I've always enjoyed this sort of thing, where someone makes
a choice which ends up affecting something which is apparently entirely
unrelated. It’s a thing that always seems to have fascinated people, just think
of how many books and plays and movies that you have read and seen featured
unintended consequences as a plot point. It’s a whole bunch I bet. But the
current horse crisis is a prime example, because did you know that the 100%
horse lasagne can be traced all the way back to Romanian traffic regulations?
No seriously.
Imagine if you will that you are the Romanian transport
minister circa 2006. In a few months your country is finally going to join the
EU, a move that will (everyone hopes) be the final stage of Romania ’s
transition from post-communist rural backwater to a fully fledged member of the
world mainstream. All your fellow ministers are coming up with great new ideas on
how to show that your country is modern and vibrant but you are stumped. What
can you do?
less of this |
And then one day on your way to work you end up stuck in yet
another traffic jam, caused by a farmer moving some bales of hay on his horse
drawn cart and it hits you. No one in Brussels
is riding around on horse carts and buggies! You need to get the horses off the
road and get Romanians into the 21st century and driving cars!

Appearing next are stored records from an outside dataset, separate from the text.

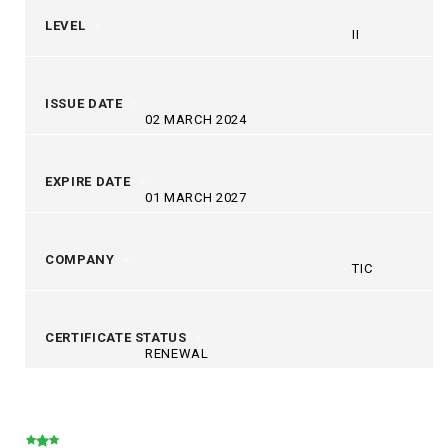
LEVEL
II
ISSUE DATE
02 MARCH 2024
EXPIRE DATE
01 MARCH 2027
COMPANY
TIC
CERTIFICATE STATUS
RENEWAL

And that’s (sort of) what actually happened. Up until
joining the EU the Romanian countryside was relatively chokka with horse drawn
transport, but in order to bring the country up to European standards they were
banned from using most roads. It probably meant less traffic jams, but it also
meant that suddenly thousands of horses were unemployed. What were the farmers
to do?
more of this |
Well of course as new members of the EU those Romanian
farmers had access to a huge common market and pretty soon they were selling
them on to dodgy horse dealers who would trot them into trucks, drive them to
mafia abattoirs in Poland and
Italy
and magically turn them into beef. From there those prime cuts of Romanian
horse off to meat processing plants and the next thing you know everyone in Britain who
fancies a ready meal is munching on horse lasagne.

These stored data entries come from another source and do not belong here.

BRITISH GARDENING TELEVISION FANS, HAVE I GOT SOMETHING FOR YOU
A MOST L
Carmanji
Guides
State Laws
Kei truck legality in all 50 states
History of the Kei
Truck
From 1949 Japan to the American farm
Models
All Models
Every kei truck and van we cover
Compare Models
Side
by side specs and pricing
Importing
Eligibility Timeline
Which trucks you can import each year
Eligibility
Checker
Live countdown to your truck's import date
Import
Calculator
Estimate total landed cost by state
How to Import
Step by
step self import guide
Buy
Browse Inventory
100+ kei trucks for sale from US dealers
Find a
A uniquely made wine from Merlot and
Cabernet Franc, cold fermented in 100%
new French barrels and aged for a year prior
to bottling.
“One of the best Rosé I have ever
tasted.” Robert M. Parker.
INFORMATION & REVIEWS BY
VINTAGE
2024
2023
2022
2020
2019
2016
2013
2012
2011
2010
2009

In the grand scheme of things it’s a very simple story,
which I feel adds to it’s charm because it shows just how easy it is for one
person making a decision in Bucharest
to affect what a person on the other side of a continent ends up eating. It may
be that in the longer term a decision designed primarily to improve Romanian
transport ends up totally altering European food laws and that’s bound to have a
whole range unintended consequences. Every decision we make is bound to impact
somebody because the world is connected in the stupidest ways.
In the meantime it’s lent starting tomorrow so I'm not
eating meat for the next few weeks. Hopefully the horse will have cleared out
of the food chain by Easter (not that I really mind eating a bit of horse).